» What to do: Every record below is to be repeated exactly, with the pictures left out.

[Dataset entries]
▬▬▬

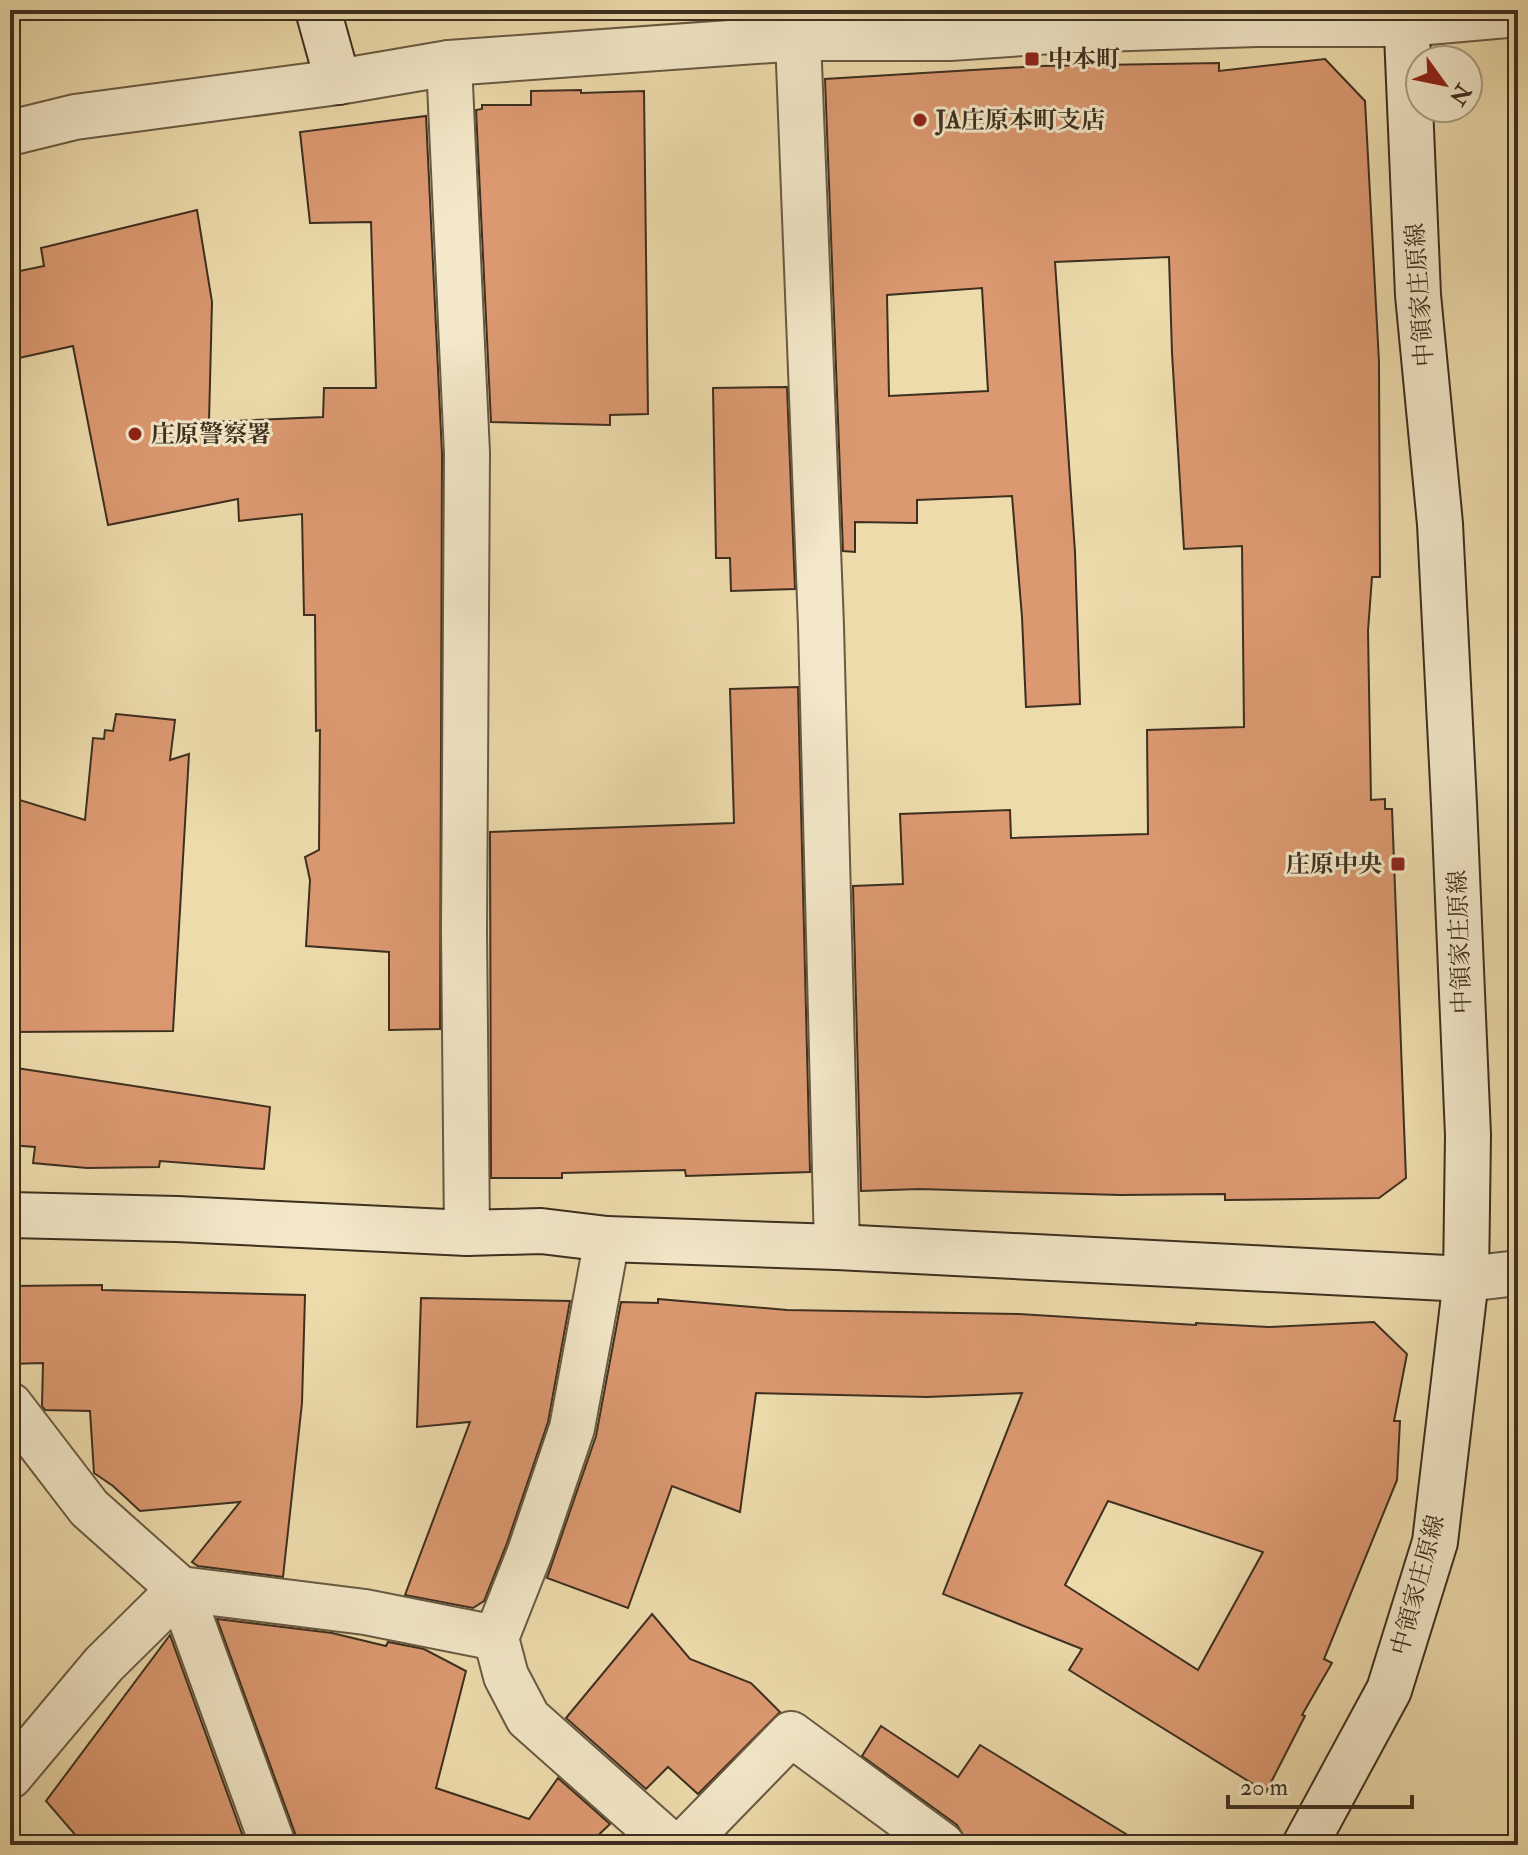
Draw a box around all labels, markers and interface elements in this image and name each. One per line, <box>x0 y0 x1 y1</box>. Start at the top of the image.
place label: 中本町 <box>1048 44 1120 75</box>
north arrow <box>1404 44 1484 124</box>
marker: 中本町 <box>1023 50 1041 68</box>
text: N <box>1443 78 1478 110</box>
place label: JA庄原本町支店 <box>935 105 1105 136</box>
marker: JA庄原本町支店 <box>911 111 929 129</box>
street label: 中領家庄原線 <box>1400 222 1440 368</box>
place label: 庄原警察署 <box>151 419 271 450</box>
marker: 庄原警察署 <box>126 425 144 443</box>
place label: 庄原中央 <box>1286 849 1382 880</box>
marker: 庄原中央 <box>1389 855 1407 873</box>
street label: 中領家庄原線 <box>1442 870 1478 1014</box>
street label: 中領家庄原線 <box>1384 1511 1452 1659</box>
scale bar <box>1228 1759 1412 1809</box>
text: 20 m <box>1240 1772 1289 1803</box>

▬▬▬

» Task answer:
Draw a box around all labels, markers and interface elements in this image and name each. One per line, <box>x0 y0 x1 y1</box>. Start at the top of the image.
place label: 中本町 <box>1048 44 1120 75</box>
north arrow <box>1404 44 1484 124</box>
marker: 中本町 <box>1023 50 1041 68</box>
text: N <box>1443 78 1478 110</box>
place label: JA庄原本町支店 <box>935 105 1105 136</box>
marker: JA庄原本町支店 <box>911 111 929 129</box>
street label: 中領家庄原線 <box>1400 222 1440 368</box>
place label: 庄原警察署 <box>151 419 271 450</box>
marker: 庄原警察署 <box>126 425 144 443</box>
place label: 庄原中央 <box>1286 849 1382 880</box>
marker: 庄原中央 <box>1389 855 1407 873</box>
street label: 中領家庄原線 <box>1442 870 1478 1014</box>
street label: 中領家庄原線 <box>1384 1511 1452 1659</box>
scale bar <box>1228 1759 1412 1809</box>
text: 20 m <box>1240 1772 1289 1803</box>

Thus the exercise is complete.